(Text data extracted from the page)

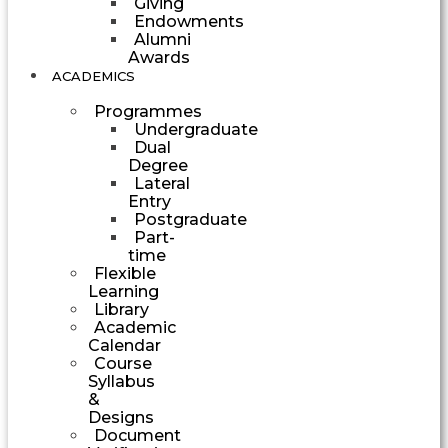
Giving
Endowments
Alumni
Awards
ACADEMICS
Programmes
Undergraduate
Dual
Degree
Lateral
Entry
Postgraduate
Part-
time
Flexible
Learning
Library
Academic
Calendar
Course
Syllabus
&
Designs
Document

* _DIRECTIONS FOR THIS TASK_
Retype every line of text in the records above precisely as it appears, leaving out the pictures.

* _FINISHED EXERCISE_
Giving
Endowments
Alumni
Awards
ACADEMICS
Programmes
Undergraduate
Dual
Degree
Lateral
Entry
Postgraduate
Part-
time
Flexible
Learning
Library
Academic
Calendar
Course
Syllabus
&
Designs
Document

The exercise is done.